Depuis 2007, l’insertion professionnelle fait partie des missions de l’Université. Les efforts effectués ces dernières années sont réels, que ce soit en termes de professionnalisation des diplômes (intervention de professionnels, mise en pratique des connaissances théoriques, place du stage…) que sur le plan de l’accompagnement des jeunes dans la construction de leur projet professionnel et de leur arrivée sur le marché du travail (simulations entretiens, ateliers CV, mobilisation du réseau des anciens élèves, liens renforcés avec les entreprises…).
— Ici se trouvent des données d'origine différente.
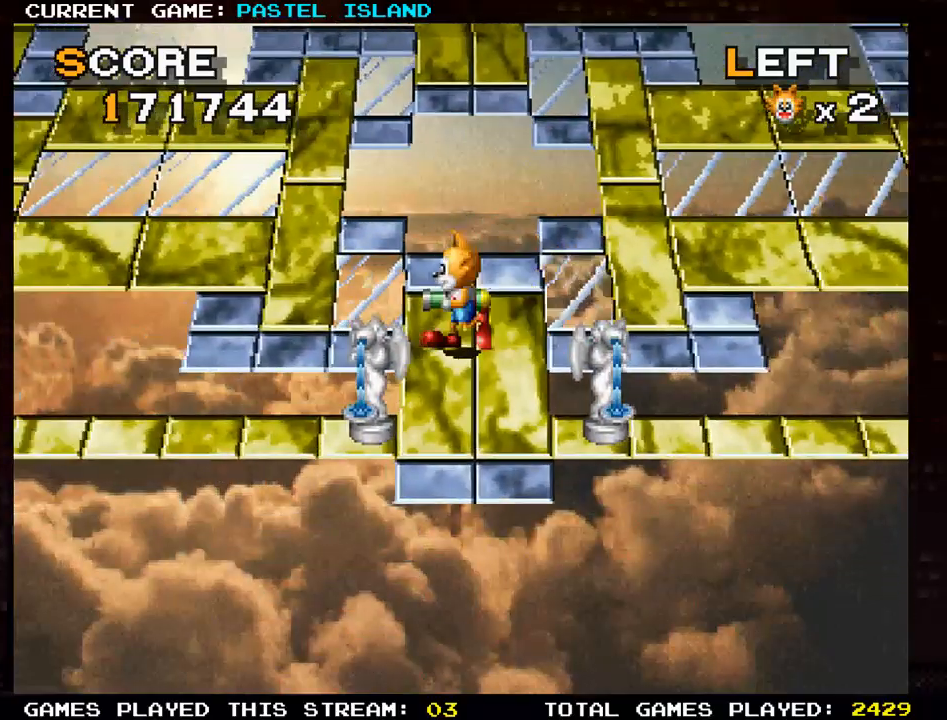
{"buttons": [], "left_stick": "up", "events": [[283, "left_stick", "up"]]}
A titre d’illustration, les Etats Généraux des Etudiants en sciences économiques permettent de partager initiatives et projets.

Néanmoins les réalités sont très diverses sur le terrain, en fonction des moyens humains et financiers que les Universités peuvent dégager pour mettre en place des actions favorisant l’insertion professionnelle de leurs étudiants.

Ce que l’enquête ne dit pas

Cette étude porte sur la situation 30 mois après l’obtention du diplôme et ne questionne pas sur le parcours d’insertion professionnelle. Elle ne permet pas de mesurer et de qualifier ce temps d’insertion professionnelle : que se passe-t-il entre la sortie de l’Université et le premier emploi stable ? Cette limite avait été pointée par Anne Aubert, Vice-présidente de l’Université de la Rochelle lors de l’édition 2013 de l’enquête.

Par ailleurs, l’enquête indique si l’emploi trouvé est stable ou non et son niveau de salaire. Néanmoins elle ne précise pas si cet emploi est en phase avec la formation du jeune et son projet professionnel. Or selon Boris Ménard, économiste au Céreq, moins de la moitié des jeunes occupent un emploi qui correspond à leur formation et leur projet (cf interview réalisé par le journal le Monde le 8/01/2015).

Rappelons que cette enquête n’informe pas de la situation des diplômés de niveau licence classique. Or certains jeunes s’arrêtent à ce niveau de diplôme, qu’en est-il de leur insertion professionnelle ? Il est étonnant que cette donnée ne soit pas intégrée dans cette étude, d’autant plus qu’avec le plan réussir en licence, le ministère de l’Enseignement supérieur s’est engagé depuis quelques années pour que ce diplôme permette tant la poursuite d’études que l’insertion sur le marché du travail.